[Opening DATASET EXCERPTS section]

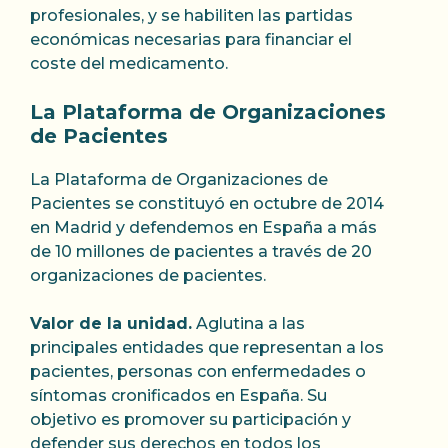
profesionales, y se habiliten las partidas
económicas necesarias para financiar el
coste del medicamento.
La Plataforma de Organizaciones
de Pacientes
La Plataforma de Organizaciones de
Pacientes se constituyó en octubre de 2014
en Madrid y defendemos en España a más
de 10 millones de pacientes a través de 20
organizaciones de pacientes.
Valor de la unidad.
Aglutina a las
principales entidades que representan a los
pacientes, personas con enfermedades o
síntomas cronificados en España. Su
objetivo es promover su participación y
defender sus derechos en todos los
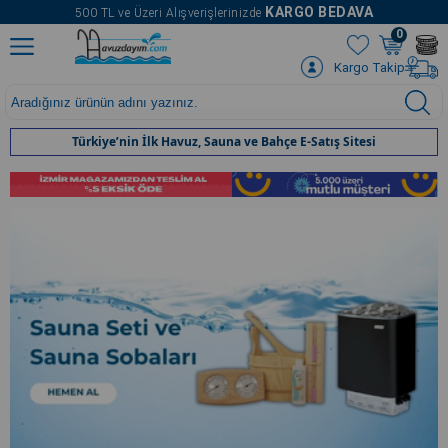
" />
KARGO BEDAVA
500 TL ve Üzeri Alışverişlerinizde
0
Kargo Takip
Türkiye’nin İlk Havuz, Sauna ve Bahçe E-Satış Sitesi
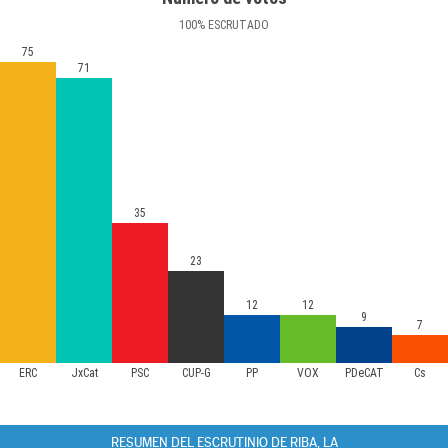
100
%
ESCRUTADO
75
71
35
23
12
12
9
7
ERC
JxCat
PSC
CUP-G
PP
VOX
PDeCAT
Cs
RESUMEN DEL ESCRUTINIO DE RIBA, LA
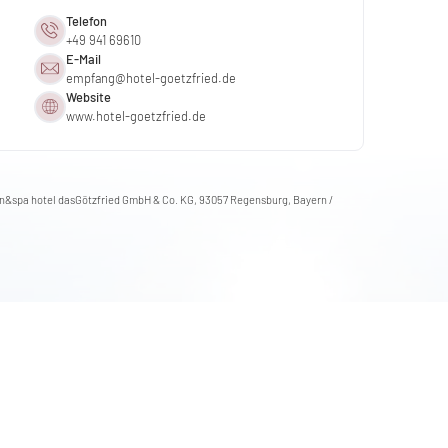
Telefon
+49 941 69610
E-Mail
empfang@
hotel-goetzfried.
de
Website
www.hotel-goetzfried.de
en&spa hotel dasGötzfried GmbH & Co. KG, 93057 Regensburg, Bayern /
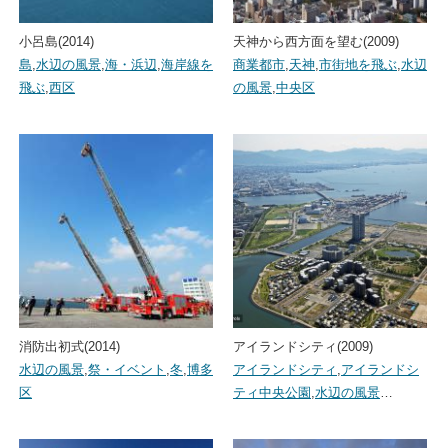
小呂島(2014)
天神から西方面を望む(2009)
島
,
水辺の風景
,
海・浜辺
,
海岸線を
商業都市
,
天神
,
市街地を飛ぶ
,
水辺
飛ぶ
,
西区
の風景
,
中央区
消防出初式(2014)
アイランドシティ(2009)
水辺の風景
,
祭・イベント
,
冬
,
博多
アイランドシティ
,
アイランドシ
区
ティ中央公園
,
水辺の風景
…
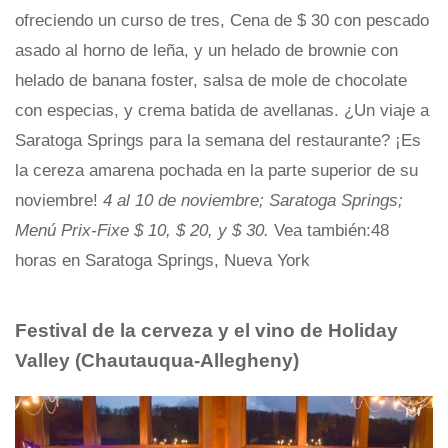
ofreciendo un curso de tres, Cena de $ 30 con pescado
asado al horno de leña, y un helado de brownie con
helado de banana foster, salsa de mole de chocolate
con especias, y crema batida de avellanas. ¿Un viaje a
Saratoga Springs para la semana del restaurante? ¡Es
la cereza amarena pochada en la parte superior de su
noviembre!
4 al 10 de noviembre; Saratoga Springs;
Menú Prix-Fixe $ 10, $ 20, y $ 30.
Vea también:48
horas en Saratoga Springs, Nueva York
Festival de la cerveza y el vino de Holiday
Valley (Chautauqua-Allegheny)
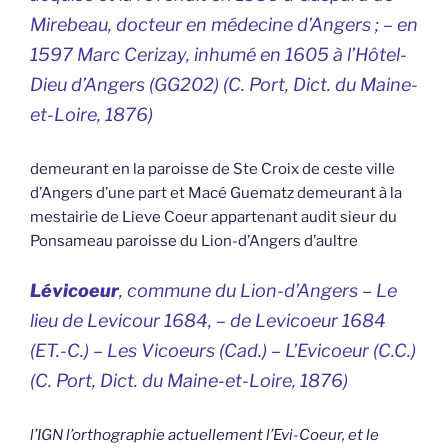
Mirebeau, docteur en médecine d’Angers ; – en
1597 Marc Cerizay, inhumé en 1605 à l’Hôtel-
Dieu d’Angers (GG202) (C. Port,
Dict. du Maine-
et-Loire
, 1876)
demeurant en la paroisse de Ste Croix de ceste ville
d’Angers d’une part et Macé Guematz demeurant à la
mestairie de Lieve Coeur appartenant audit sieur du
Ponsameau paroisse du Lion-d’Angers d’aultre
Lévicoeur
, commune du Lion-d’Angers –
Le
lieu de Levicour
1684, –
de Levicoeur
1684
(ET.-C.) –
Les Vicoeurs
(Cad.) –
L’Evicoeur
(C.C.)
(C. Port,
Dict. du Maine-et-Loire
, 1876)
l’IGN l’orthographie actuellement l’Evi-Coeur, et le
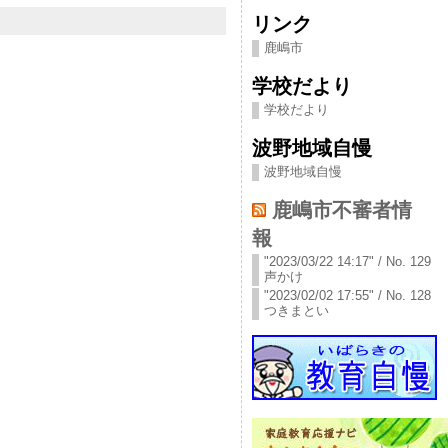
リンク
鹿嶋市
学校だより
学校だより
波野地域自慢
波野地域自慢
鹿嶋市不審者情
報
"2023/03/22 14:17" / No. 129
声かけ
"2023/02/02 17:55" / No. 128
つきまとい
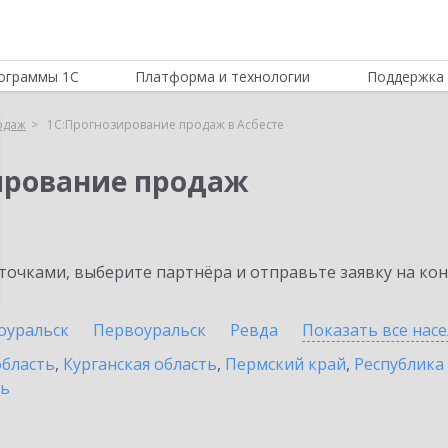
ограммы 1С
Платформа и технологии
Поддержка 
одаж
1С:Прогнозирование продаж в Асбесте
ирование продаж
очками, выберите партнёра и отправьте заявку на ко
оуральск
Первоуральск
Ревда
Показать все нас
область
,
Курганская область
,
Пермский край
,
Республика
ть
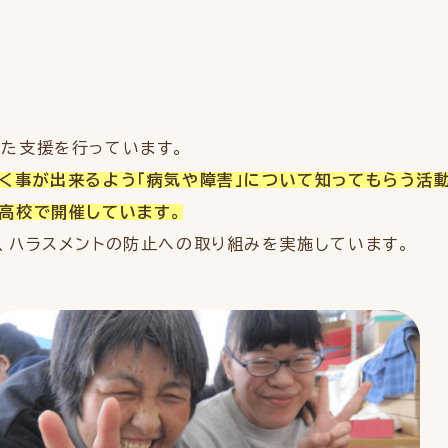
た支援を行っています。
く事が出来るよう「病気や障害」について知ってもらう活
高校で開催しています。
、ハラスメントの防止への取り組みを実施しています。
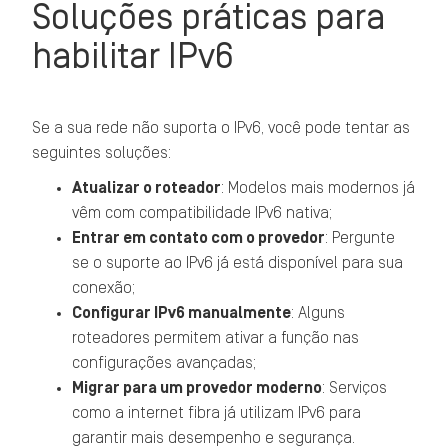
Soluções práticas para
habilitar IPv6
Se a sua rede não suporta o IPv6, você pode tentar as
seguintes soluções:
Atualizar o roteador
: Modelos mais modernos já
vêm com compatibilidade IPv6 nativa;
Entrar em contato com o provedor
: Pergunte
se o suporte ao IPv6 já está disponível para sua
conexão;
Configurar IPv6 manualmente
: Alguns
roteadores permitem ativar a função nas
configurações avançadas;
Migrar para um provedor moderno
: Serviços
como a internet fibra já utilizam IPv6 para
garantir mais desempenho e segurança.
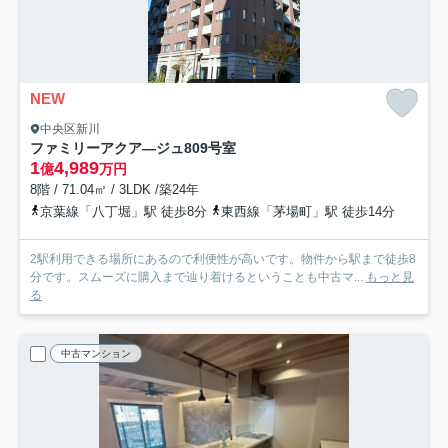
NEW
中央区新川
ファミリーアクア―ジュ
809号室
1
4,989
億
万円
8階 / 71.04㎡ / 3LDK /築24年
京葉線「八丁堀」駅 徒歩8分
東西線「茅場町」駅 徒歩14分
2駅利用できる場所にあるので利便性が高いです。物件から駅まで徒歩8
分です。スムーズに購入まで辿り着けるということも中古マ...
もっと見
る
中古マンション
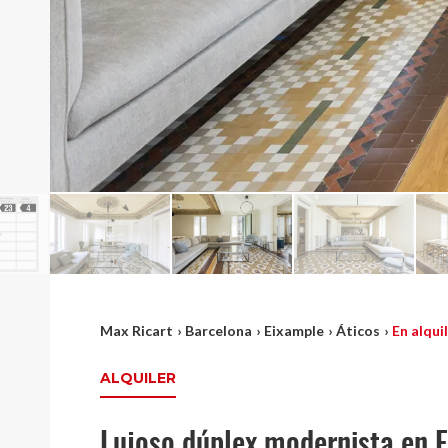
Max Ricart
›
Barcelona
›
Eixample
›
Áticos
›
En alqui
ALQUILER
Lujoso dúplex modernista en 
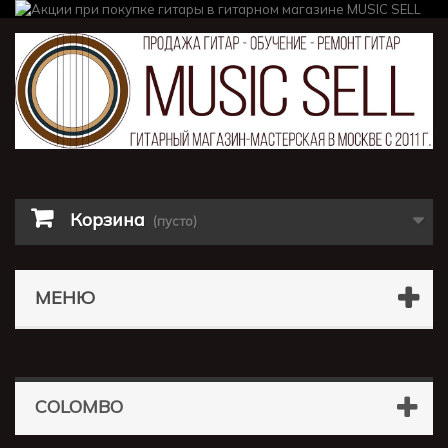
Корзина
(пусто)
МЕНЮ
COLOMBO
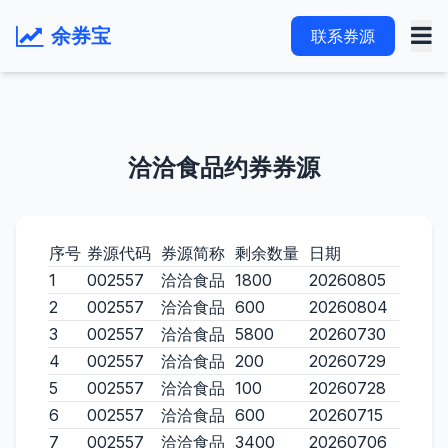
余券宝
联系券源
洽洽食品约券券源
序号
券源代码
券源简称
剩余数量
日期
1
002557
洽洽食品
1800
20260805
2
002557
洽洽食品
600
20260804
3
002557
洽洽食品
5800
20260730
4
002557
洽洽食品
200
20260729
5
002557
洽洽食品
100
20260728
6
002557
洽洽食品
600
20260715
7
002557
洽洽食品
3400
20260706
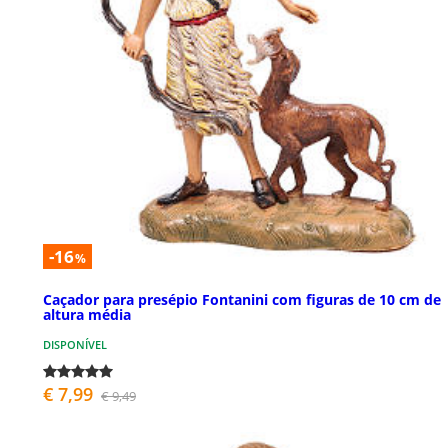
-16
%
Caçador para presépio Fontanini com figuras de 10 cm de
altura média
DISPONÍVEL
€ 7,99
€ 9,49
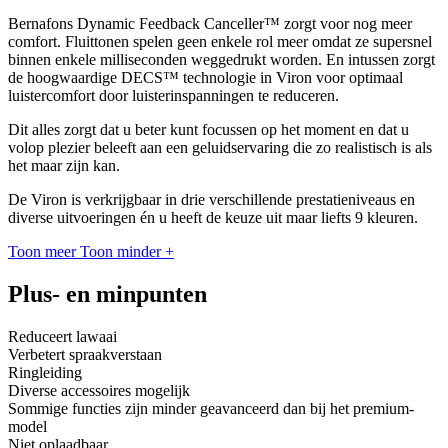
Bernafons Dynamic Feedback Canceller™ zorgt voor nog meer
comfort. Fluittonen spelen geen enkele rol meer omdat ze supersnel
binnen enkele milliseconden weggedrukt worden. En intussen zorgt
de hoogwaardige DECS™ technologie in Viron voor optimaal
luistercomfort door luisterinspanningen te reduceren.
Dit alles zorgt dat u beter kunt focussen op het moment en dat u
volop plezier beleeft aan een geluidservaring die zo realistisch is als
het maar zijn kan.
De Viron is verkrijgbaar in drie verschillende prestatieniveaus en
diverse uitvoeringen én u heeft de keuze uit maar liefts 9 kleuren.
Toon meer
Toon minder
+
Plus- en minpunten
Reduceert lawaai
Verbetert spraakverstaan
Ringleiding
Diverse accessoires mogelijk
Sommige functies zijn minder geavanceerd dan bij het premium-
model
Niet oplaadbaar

[Closing DATASET EXCERPTS section]

> **PROBLEM DETAILS**:
Could you rewrite the extracted text from all of the data above with "Saratoga Springs" changed to "Lake Placid" and everything else left as it is? Leave the page images out of your answer.

> **RESPONSE AREA**:
profesionales, y se habiliten las partidas
económicas necesarias para financiar el
coste del medicamento.
La Plataforma de Organizaciones
de Pacientes
La Plataforma de Organizaciones de
Pacientes se constituyó en octubre de 2014
en Madrid y defendemos en España a más
de 10 millones de pacientes a través de 20
organizaciones de pacientes.
Valor de la unidad.
Aglutina a las
principales entidades que representan a los
pacientes, personas con enfermedades o
síntomas cronificados en España. Su
objetivo es promover su participación y
defender sus derechos en todos los
" />
KARGO BEDAVA
500 TL ve Üzeri Alışverişlerinizde
0
Kargo Takip
Türkiye’nin İlk Havuz, Sauna ve Bahçe E-Satış Sitesi
100
%
ESCRUTADO
75
71
35
23
12
12
9
7
ERC
JxCat
PSC
CUP-G
PP
VOX
PDeCAT
Cs
RESUMEN DEL ESCRUTINIO DE RIBA, LA
Telefon
+49 941 69610
E-Mail
empfang@
hotel-goetzfried.
de
Website
www.hotel-goetzfried.de
en&spa hotel dasGötzfried GmbH & Co. KG, 93057 Regensburg, Bayern /
小呂島(2014)
天神から西方面を望む(2009)
島
,
水辺の風景
,
海・浜辺
,
海岸線を
商業都市
,
天神
,
市街地を飛ぶ
,
水辺
飛ぶ
,
西区
の風景
,
中央区
消防出初式(2014)
アイランドシティ(2009)
水辺の風景
,
祭・イベント
,
冬
,
博多
アイランドシティ
,
アイランドシ
区
ティ中央公園
,
水辺の風景
…
ofreciendo un curso de tres, Cena de $ 30 con pescado
asado al horno de leña, y un helado de brownie con
helado de banana foster, salsa de mole de chocolate
con especias, y crema batida de avellanas. ¿Un viaje a
Lake Placid para la semana del restaurante? ¡Es
la cereza amarena pochada en la parte superior de su
noviembre!
4 al 10 de noviembre; Lake Placid;
Menú Prix-Fixe $ 10, $ 20, y $ 30.
Vea también:48
horas en Lake Placid, Nueva York
Festival de la cerveza y el vino de Holiday
Valley (Chautauqua-Allegheny)
Mirebeau, docteur en médecine d’Angers ; – en
1597 Marc Cerizay, inhumé en 1605 à l’Hôtel-
Dieu d’Angers (GG202) (C. Port,
Dict. du Maine-
et-Loire
, 1876)
demeurant en la paroisse de Ste Croix de ceste ville
d’Angers d’une part et Macé Guematz demeurant à la
mestairie de Lieve Coeur appartenant audit sieur du
Ponsameau paroisse du Lion-d’Angers d’aultre
Lévicoeur
, commune du Lion-d’Angers –
Le
lieu de Levicour
1684, –
de Levicoeur
1684
(ET.-C.) –
Les Vicoeurs
(Cad.) –
L’Evicoeur
(C.C.)
(C. Port,
Dict. du Maine-et-Loire
, 1876)
l’IGN l’orthographie actuellement l’Evi-Coeur, et le
リンク
鹿嶋市
学校だより
学校だより
波野地域自慢
波野地域自慢
鹿嶋市不審者情
報
"2023/03/22 14:17" / No. 129
声かけ
"2023/02/02 17:55" / No. 128
つきまとい
ограммы 1С
Платформа и технологии
Поддержка 
одаж
1С:Прогнозирование продаж в Асбесте
ирование продаж
очками, выберите партнёра и отправьте заявку на ко
оуральск
Первоуральск
Ревда
Показать все нас
область
,
Курганская область
,
Пермский край
,
Республика
ть
た支援を行っています。
く事が出来るよう「病気や障害」について知ってもらう活
高校で開催しています。
、ハラスメントの防止への取り組みを実施しています。
Soluções práticas para
habilitar IPv6
Se a sua rede não suporta o IPv6, você pode tentar as
seguintes soluções:
Atualizar o roteador
: Modelos mais modernos já
vêm com compatibilidade IPv6 nativa;
Entrar em contato com o provedor
: Pergunte
se o suporte ao IPv6 já está disponível para sua
conexão;
Configurar IPv6 manualmente
: Alguns
roteadores permitem ativar a função nas
configurações avançadas;
Migrar para um provedor moderno
: Serviços
como a internet fibra já utilizam IPv6 para
garantir mais desempenho e segurança.
NEW
中央区新川
ファミリーアクア―ジュ
809号室
1
4,989
億
万円
8階 / 71.04㎡ / 3LDK /築24年
京葉線「八丁堀」駅 徒歩8分
東西線「茅場町」駅 徒歩14分
2駅利用できる場所にあるので利便性が高いです。物件から駅まで徒歩8
分です。スムーズに購入まで辿り着けるということも中古マ...
もっと見
る
中古マンション
Max Ricart
›
Barcelona
›
Eixample
›
Áticos
›
En alqui
ALQUILER
Lujoso dúplex modernista en 
Корзина
(пусто)
МЕНЮ
COLOMBO
余券宝
联系券源
洽洽食品约券券源
序号
券源代码
券源简称
剩余数量
日期
1
002557
洽洽食品
1800
20260805
2
002557
洽洽食品
600
20260804
3
002557
洽洽食品
5800
20260730
4
002557
洽洽食品
200
20260729
5
002557
洽洽食品
100
20260728
6
002557
洽洽食品
600
20260715
7
002557
洽洽食品
3400
20260706
-16
%
Caçador para presépio Fontanini com figuras de 10 cm de
altura média
DISPONÍVEL
€ 7,99
€ 9,49
Bernafons Dynamic Feedback Canceller™ zorgt voor nog meer
comfort. Fluittonen spelen geen enkele rol meer omdat ze supersnel
binnen enkele milliseconden weggedrukt worden. En intussen zorgt
de hoogwaardige DECS™ technologie in Viron voor optimaal
luistercomfort door luisterinspanningen te reduceren.
Dit alles zorgt dat u beter kunt focussen op het moment en dat u
volop plezier beleeft aan een geluidservaring die zo realistisch is als
het maar zijn kan.
De Viron is verkrijgbaar in drie verschillende prestatieniveaus en
diverse uitvoeringen én u heeft de keuze uit maar liefts 9 kleuren.
Toon meer
Toon minder
+
Plus- en minpunten
Reduceert lawaai
Verbetert spraakverstaan
Ringleiding
Diverse accessoires mogelijk
Sommige functies zijn minder geavanceerd dan bij het premium-
model
Niet oplaadbaar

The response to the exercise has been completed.